Pakistan may be even more vulnerable than Egypt (The News) to popular discontent, with higher inflation, unemployment, and external debt, much of it exacerbated by the devastating flood of 2010 that crippled an already teetering economy. Many Pakistanis are sympathetic (PressTV) to the anger over corruption, surging food prices, and lack of jobs driving Egypt's protests.
Pakistan's Prime Minister Yousaf Raza Gilani rules out the likelihood of an uprising such as those in Egypt and Tunisia. "Our institutions are working and democracy is functional," Gilani says (Daily Times).
Huma Yusuf, a Pakistan scholar at the Woodrow Wilson Center in Washington, says it is unlikely Pakistanis will unite against a common cause. "Decades of manipulative politicking under military regimes have fractured civil society (Dawn) and factionalized politics," she writes. "We will always see ourselves through an ethnic, sectarian, or socio-economic lens before we see ourselves as Pakistani." The murder of Pakistan's Governor Salman Taseer by his own security guard in January, and support for Taseer's assassin among many Pakistanis, exposed some of these growing divisions.
Like Egypt, Pakistan is an important strategic partner whose stability matters even more for U.S. national security interests, in neighboring Afghanistan as well as in U.S. efforts to confront al-Qaeda.

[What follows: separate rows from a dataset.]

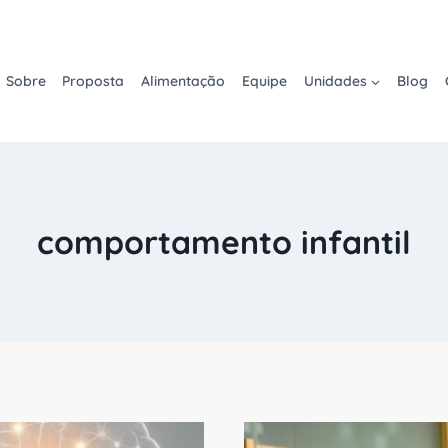
Sobre
Proposta
Alimentação
Equipe
Unidades
Blog
comportamento infantil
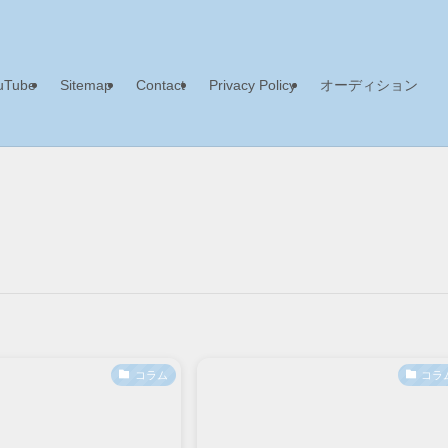
uTube
Sitemap
Contact
Privacy Policy
オーディション
コラム
コラ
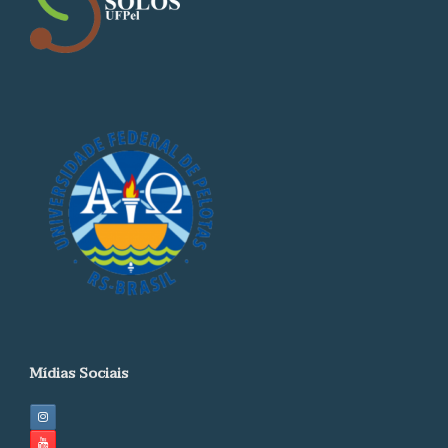
Mídias Sociais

But U.S.-Pakistan relations have been strained following the detention of a U.S. diplomat on possible murder charges. The Washington Post reports the Obama administration has suspended all high-level dialogue with Pakistan.

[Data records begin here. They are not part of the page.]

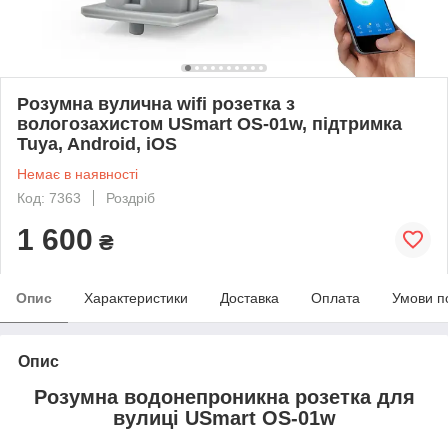
Розумна вулична wifi розетка з
вологозахистом USmart OS-01w, підтримка
Tuya, Android, iOS
Немає в наявності
Код: 7363
Роздріб
1 600
₴
Опис
Характеристики
Доставка
Оплата
Умови п
Опис
Розумна водонепроникна розетка для
вулиці USmart OS-01w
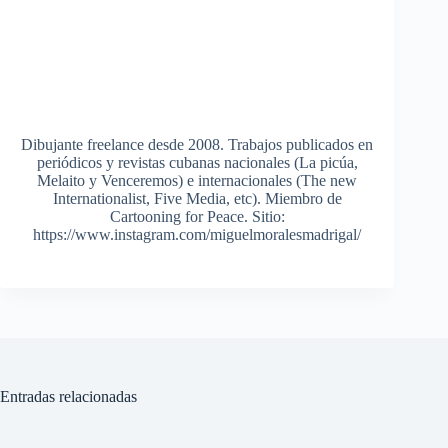
Dibujante freelance desde 2008. Trabajos publicados en
periódicos y revistas cubanas nacionales (La picúa,
Melaito y Venceremos) e internacionales (The new
Internationalist, Five Media, etc). Miembro de
Cartooning for Peace. Sitio:
https://www.instagram.com/miguelmoralesmadrigal/
Entradas relacionadas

Pakistanis did offer an example of people power in 2007, when the country's lawyers spearheaded a popular movement against former military ruler and president Pervez Musharraf. Democracy was finally restored in 2008 following general elections. In this, though, Pakistan may offer a cautionary tale to Egyptians hoping for democracy to improve their lives. The government led by Gilani and President Asif Ali Zardari, like past elected governments, is accused of corruption, political infighting, and failure to strengthen civil institutions or provide basic services.
As in Egypt, where the army remains a dominant institution (FT), Pakistan's army is also the country's most powerful institution, as this Crisis Guide explains. This limits civilian capacity to bring change in Pakistan, say some analysts. In fact, the specter of a military takeover looms large in Pakistan where the army has ruled for half of its history. Ian Bremmer and David Gordon of the Eurasia Group argue in Foreign Policy that "further social and ethnic turmoil in the heart of the country might push the military to argue that urban unrest and terrorism are undermining national unity -- and that political change has become an urgent necessity." However, CFR's Senior Fellow for Pakistan, Daniel Markey, cautions that the "Egypt example reaffirms the fallacy that repressive governments are more capable of bringing stability to countries over the long term, including in Pakistan."

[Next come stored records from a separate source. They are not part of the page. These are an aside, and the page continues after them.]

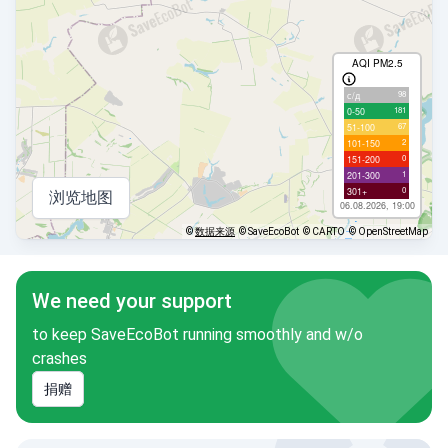
AQI PM2.5
98
с/д
181
0-50
67
51-100
2
101-150
0
151-200
1
201-300
0
301+
浏览地图
06.08.2026, 19:00
©
数据来源
© SaveEcoBot
© CARTO
© OpenStreetMap
We need your support
to keep SaveEcoBot running smoothly and w/o
crashes
捐赠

Whether or not Pakistan experiences Egypt-style protests, it will certainly be affected by a rise of Islamism in the Middle East. Pakistan, the world's second-largest Muslim country, has many religious organizations working within the political system and outside it, and both civilian and military governments have allowed religious extremist organizations to flourish in the past, and used them as instruments of state policy. CFR's Isobel Coleman told CNN: "If more democratic political systems do emerge from this unrest, however, expect Islam to play a larger role in government." These kinds of movements have the potential to give confidence to other Islamists, says Markey.
Egypt and Pakistan also have raised questions over U.S. aid policy. Some experts say U.S. development aid policies to Pakistan and Egypt have historically tolerated corruption and human rights violations. David Rieff of the New Republic writes development aid only succeeds when the ruling elite of a country like Egypt or Pakistan creates widespread economic opportunity. In Pakistan's case, the Obama administration has pledged to expand U.S. support to the country from just military cooperation to strengthening Pakistan's democracy and has offered a total of $7.5 billion in economic and civilian aid over five years. But as an official U.S. government assessment notes (WSJ), the civilian aid program has "not been able to demonstrate measurable progress."
Robert Haddick of the Small Wars Journal writes that Egypt's future governments may be less pro-American and follow Pakistan's example to exercise leverage over Washington to extract more foreign assistance (ForeignPolicy.com).
Gareth Price, senior research fellow at London-based Chatham House, says Pakistan is not immune from events elsewhere in the Islamic world.